Transport eines Windkraftflügels für ein juwi-Projekt. / Quelle: Unternehmen

27.10.15 Anleihen / AIF

Windwärts übernimmt norddeutsche Windkraftprojekte von juwi

Die juwi Energieprojekte GmbH aus Wörrstadt überträgt ihre Windkraftprojekte in Niedersachsen und Schleswig-Holstein an die Windwärts Energie GmbH aus Hannover. Beide Unternehmen waren 2014 in Not geraten und vom Mannheimer Versorger MVV Energie übernommen worden. Der hält alle Anteile an Windwärts und 63 Prozent an der juwi AG (mehr darüber erfahren Sie  hier).

Laut Thomas Broschek, Geschäftsführer der juwi Energieprojekte GmbH, soll sich juwi künftig auf ihre Kernmärkte konzentrieren. Durch die Übergabe an Windwärts würden beide Unternehmen ihre Wettbewerbskraft stärken. Die Entwicklung der Projekte in den anderen Bundesländern setze juwi unverändert fort.

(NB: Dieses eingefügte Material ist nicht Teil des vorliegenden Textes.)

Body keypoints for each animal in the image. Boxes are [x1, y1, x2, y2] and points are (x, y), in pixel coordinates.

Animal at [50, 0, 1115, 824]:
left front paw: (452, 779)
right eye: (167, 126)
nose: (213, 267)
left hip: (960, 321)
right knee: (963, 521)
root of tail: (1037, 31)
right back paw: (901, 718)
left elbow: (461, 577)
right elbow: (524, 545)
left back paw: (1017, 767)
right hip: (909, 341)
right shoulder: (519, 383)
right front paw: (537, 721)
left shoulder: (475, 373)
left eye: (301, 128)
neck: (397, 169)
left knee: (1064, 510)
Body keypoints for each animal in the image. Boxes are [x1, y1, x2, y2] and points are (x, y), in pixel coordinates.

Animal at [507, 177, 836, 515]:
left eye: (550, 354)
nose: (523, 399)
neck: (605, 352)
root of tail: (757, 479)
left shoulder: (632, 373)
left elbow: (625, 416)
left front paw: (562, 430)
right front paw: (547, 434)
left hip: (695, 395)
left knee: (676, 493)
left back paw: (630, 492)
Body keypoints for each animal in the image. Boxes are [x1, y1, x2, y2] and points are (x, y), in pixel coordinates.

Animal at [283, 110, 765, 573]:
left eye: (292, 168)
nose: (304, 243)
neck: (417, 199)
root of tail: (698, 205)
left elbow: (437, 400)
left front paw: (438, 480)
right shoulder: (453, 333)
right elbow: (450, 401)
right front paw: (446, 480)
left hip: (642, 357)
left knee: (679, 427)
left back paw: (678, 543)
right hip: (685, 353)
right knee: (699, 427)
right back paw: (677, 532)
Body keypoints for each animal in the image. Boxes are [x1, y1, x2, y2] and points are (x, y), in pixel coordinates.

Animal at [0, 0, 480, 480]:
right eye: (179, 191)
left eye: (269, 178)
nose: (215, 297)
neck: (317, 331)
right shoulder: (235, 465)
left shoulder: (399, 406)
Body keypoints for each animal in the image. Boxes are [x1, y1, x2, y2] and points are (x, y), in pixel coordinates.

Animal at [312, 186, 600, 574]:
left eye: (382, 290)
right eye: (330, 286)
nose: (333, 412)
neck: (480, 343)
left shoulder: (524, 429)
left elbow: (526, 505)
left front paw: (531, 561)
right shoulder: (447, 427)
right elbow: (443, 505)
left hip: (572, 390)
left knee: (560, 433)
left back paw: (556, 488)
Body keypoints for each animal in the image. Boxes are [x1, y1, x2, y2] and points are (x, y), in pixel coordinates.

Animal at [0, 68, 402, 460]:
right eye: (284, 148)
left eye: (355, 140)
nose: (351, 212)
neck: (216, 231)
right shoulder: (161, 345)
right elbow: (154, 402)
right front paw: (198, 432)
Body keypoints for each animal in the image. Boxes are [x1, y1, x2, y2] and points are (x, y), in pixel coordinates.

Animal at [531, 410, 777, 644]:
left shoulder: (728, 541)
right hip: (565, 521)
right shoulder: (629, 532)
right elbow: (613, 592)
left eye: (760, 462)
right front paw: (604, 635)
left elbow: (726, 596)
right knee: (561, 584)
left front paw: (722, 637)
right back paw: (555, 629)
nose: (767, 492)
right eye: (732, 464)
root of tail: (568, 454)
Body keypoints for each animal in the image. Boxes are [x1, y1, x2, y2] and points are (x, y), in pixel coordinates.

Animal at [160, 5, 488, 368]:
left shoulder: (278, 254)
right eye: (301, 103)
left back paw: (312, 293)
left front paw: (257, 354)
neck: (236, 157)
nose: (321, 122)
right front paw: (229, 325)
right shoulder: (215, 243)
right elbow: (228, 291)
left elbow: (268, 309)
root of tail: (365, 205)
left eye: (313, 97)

Die Vereinbarung zwischen juwi und Windwärts umfasst den Angaben zufolge Projektrechte und Verträge von Windenergieprojekten in verschiedenen Planungsstadien. Fortan setzen die mit den Projekten in Niedersachsen und Schleswig-Holstein betrauten juwi-Mitarbeiter ihre Arbeit bei Windwärts fort. Sie würden in der Projektentwicklung bei Windwärts sowohl die bislang von juwi durchgeführten Projekte betreuen als auch neue Standorte für Windparks erschließen, hieß es dazu.

Zur Finanzierung des Windkraftprojektgeschäftes in Deutschland hat juwi über Direktbeteiligungsangebote Kapital von Anlegern eingesammelt. Etwa über Windfonds wie die juwi Family & Friends 1 GmbH & Co. KG, die Anleihe juwi RegioEnergie I Festzins und das Nachrangdarlehen juwi Bauzins Deutschland 1. ECOreporter.de hatte juwi zu den Auswirkungen der Übernahme durch MVV für die Anleger befragt (lesen Sie unseren  Artikel vom Dezember 2014).